— Provided text —
At GameChanger (GC), we recently decided to use Kafka as a core piece in our new data pipeline project. In order to take advantage of new technologies like Kafka, GC needs a clean and simple way to add new box types to our infrastructure. This is the first in a series of 2 blog posts I will be doing that explore this concept. (See Tom Leach’s post on how we switched our infrastructure to use docker for a more in depth background.)
In this post I will be covering the 5 steps needed to add a new box type to production at GC.
- Create a new AWS launch config
- Create a launch script that sets up a docker box.yml
- Create an image that will be the base of a docker container
- Scale new boxes with an autoscaling group
- Set up security groups
This post is done with an eye on getting a basic Kafka cluster set up in production, which will be discussed in the next post. Along the way I will give some insights into our infrastructure and our use of both AWS and Docker.
1. Create a new AWS launch config
At GC we rely heavily on AWS’ auto scaling feature. Therefore when you are creating a new box type, the first thing you need to create is a new Launch Configuration. Launch configs allow you to specify three things critical to GC’s box scaling: Amazon Machine Image (AMI), box type, and a script the box runs at startup (User Data). In our infrastructure we use a standard AMI for all of our boxes and choose a simple starting box for every new system (m3.large). The real meat of how GC scales boxes is in how we use the launch script.

— Tasks —
**A.** From the GameChanger post, list the steps it gives for adding a new box type to production.
**B.** According to the GameChanger post, which starting box does GC choose for every new system?
**C.** From the GameChanger post, pull out the passage starting with "At GameChanger (GC), we" and going on through "in depth background.)".

— Data rows —

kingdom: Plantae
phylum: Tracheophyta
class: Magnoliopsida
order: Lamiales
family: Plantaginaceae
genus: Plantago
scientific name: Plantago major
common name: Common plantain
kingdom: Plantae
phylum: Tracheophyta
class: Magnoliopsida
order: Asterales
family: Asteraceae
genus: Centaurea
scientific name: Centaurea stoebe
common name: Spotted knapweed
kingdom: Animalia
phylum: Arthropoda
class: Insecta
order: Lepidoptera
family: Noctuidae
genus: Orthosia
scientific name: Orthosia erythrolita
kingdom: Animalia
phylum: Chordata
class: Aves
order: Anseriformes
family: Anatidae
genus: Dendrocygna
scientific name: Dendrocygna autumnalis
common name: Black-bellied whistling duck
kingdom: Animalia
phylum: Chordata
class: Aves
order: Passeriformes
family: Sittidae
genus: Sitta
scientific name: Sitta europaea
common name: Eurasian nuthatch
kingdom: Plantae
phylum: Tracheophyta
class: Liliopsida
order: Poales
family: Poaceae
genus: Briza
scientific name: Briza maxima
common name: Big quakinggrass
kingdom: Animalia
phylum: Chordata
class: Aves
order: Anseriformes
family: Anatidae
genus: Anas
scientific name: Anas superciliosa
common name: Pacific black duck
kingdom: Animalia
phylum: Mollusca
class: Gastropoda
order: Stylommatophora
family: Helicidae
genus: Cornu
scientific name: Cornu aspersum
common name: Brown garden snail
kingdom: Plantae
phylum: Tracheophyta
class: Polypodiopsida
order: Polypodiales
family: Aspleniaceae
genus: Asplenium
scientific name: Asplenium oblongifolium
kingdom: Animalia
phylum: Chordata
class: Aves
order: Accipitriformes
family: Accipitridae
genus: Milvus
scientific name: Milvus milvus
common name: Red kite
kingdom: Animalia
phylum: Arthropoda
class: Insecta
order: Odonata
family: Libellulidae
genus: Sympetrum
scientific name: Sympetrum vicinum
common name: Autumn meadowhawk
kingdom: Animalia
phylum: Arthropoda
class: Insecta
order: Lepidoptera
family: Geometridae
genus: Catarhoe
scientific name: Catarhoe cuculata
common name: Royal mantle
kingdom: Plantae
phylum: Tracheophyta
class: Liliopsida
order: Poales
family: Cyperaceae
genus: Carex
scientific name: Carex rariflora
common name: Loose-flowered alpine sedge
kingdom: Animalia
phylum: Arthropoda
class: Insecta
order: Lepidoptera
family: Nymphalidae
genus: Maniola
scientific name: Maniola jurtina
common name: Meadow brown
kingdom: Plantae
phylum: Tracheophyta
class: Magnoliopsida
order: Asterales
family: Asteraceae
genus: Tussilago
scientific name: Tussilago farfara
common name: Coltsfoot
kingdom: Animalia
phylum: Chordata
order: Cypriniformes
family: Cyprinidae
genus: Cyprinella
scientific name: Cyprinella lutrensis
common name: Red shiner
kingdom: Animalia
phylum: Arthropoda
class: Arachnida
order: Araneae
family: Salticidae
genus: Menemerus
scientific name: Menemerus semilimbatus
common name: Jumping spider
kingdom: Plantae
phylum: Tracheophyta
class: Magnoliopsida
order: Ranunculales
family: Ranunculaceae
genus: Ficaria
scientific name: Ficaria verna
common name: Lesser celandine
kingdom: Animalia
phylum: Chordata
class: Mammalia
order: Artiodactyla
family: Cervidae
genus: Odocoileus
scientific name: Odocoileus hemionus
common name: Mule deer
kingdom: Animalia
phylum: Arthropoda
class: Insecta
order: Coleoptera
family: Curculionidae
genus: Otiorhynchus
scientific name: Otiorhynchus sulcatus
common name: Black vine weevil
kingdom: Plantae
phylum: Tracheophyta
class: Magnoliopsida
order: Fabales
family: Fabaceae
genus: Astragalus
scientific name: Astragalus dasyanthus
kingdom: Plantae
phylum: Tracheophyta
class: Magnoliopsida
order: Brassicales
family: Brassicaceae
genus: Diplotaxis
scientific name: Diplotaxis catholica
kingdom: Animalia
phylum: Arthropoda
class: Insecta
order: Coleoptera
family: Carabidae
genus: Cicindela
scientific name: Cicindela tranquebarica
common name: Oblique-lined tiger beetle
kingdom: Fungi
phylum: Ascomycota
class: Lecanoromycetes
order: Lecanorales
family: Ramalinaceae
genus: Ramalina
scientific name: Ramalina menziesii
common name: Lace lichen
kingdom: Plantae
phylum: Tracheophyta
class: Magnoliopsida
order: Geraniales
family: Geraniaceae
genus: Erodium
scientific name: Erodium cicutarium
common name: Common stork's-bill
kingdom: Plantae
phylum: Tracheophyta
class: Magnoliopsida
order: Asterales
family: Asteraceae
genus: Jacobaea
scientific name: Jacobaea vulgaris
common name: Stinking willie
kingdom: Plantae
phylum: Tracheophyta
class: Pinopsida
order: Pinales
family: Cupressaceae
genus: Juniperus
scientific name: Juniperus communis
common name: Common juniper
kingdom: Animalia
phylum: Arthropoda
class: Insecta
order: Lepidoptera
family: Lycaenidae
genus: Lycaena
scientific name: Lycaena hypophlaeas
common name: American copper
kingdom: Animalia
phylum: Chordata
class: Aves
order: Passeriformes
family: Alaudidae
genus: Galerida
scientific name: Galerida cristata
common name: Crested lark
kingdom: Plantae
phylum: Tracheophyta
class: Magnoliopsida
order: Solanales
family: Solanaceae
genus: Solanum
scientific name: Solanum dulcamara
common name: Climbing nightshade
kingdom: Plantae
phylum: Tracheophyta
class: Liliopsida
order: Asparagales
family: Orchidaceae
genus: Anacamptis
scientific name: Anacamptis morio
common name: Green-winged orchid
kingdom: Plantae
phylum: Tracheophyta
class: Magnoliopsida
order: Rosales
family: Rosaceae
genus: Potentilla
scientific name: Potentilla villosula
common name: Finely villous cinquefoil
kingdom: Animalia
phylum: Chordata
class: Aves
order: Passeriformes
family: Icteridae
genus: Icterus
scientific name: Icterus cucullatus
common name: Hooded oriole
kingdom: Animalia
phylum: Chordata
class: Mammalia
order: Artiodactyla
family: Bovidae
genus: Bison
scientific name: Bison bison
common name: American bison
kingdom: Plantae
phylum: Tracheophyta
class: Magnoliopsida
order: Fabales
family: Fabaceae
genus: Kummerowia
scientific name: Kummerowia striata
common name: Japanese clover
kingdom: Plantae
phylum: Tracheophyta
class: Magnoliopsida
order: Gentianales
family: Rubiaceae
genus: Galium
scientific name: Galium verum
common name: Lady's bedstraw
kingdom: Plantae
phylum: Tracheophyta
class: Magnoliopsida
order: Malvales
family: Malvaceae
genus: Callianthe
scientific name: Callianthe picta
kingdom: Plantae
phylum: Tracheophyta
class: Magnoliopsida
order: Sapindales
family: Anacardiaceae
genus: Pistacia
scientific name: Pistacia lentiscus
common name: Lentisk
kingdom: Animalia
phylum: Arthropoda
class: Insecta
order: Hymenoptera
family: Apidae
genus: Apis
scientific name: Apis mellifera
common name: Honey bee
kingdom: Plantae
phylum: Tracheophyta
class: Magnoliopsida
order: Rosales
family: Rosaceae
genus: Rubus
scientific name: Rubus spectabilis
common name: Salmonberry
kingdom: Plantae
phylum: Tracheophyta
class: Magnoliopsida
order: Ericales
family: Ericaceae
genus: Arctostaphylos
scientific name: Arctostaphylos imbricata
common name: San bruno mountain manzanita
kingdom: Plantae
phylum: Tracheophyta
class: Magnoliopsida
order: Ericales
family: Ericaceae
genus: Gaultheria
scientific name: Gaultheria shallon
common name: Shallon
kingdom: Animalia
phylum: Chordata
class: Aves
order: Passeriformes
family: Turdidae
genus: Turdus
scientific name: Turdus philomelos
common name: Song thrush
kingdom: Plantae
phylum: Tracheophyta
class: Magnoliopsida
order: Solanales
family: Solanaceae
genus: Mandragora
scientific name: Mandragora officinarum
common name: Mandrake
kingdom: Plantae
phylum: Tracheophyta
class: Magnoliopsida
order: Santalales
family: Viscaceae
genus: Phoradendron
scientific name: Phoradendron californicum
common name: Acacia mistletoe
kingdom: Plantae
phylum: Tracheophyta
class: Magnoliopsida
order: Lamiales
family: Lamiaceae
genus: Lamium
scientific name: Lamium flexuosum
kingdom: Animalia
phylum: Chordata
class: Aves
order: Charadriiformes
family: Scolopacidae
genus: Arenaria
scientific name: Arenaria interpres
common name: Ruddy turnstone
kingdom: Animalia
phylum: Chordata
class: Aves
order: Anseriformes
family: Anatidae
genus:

— The responses —
**A.**
- Create a new AWS launch config
- Create a launch script that sets up a docker box.yml
- Create an image that will be the base of a docker container
- Scale new boxes with an autoscaling group
- Set up security groups

**B.** m3.large

**C.**
At GameChanger (GC), we recently decided to use Kafka as a core piece in our new data pipeline project. In order to take advantage of new technologies like Kafka, GC needs a clean and simple way to add new box types to our infrastructure. This is the first in a series of 2 blog posts I will be doing that explore this concept. (See Tom Leach’s post on how we switched our infrastructure to use docker for a more in depth background.)